+++ Source material
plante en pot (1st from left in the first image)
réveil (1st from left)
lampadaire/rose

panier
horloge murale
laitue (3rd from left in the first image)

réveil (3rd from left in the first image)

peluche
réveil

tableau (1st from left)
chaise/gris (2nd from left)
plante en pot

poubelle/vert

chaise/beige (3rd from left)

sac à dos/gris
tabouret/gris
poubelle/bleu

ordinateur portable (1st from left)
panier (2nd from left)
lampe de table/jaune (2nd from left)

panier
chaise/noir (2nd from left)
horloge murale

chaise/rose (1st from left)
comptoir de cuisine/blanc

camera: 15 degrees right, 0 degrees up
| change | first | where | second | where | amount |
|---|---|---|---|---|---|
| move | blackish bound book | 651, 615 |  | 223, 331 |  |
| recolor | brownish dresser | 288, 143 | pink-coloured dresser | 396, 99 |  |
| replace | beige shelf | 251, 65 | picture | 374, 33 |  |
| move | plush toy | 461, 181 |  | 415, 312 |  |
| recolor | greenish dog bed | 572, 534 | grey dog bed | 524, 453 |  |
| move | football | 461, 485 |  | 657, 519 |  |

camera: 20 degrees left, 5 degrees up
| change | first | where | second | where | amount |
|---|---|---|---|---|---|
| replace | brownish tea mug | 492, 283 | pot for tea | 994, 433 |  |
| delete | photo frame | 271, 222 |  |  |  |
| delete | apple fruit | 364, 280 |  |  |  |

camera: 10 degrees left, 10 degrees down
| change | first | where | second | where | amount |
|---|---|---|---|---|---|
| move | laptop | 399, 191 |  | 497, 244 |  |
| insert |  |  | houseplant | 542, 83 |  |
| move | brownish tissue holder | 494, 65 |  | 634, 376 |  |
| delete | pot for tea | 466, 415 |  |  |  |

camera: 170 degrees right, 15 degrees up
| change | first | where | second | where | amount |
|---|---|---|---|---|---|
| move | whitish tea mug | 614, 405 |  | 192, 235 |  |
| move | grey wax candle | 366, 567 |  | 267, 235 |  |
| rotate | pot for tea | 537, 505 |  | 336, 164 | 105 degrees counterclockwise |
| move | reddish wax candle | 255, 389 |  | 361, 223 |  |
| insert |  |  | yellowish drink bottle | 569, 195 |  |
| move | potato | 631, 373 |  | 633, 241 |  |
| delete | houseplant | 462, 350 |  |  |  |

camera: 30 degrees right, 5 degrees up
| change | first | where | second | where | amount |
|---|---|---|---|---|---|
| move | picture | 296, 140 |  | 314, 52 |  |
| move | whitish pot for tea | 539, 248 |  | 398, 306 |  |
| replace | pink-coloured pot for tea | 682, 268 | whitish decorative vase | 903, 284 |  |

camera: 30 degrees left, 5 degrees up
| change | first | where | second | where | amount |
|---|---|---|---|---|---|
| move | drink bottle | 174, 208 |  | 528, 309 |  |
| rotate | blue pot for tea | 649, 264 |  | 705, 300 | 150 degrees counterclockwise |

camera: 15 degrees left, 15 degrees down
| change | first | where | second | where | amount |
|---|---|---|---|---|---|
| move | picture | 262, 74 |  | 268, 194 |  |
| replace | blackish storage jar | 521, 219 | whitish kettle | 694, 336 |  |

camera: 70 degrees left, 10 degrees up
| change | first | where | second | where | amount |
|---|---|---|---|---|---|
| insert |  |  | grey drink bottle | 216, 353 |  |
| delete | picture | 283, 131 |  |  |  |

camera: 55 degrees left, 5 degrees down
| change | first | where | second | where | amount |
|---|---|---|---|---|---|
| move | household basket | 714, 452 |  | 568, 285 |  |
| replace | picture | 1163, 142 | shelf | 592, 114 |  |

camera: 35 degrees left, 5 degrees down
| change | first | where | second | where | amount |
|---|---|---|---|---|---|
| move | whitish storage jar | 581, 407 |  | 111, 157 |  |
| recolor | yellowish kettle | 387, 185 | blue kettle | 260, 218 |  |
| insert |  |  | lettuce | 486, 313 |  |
++++++
Proceeding from the line containing "camera: 15 degrees right, 0 degrees up" through the line containing "recolor | greenish", transcribe the lines above exactly, both end lines included.

camera: 15 degrees right, 0 degrees up
| change | first | where | second | where | amount |
|---|---|---|---|---|---|
| move | blackish bound book | 651, 615 |  | 223, 331 |  |
| recolor | brownish dresser | 288, 143 | pink-coloured dresser | 396, 99 |  |
| replace | beige shelf | 251, 65 | picture | 374, 33 |  |
| move | plush toy | 461, 181 |  | 415, 312 |  |
| recolor | greenish dog bed | 572, 534 | grey dog bed | 524, 453 |  |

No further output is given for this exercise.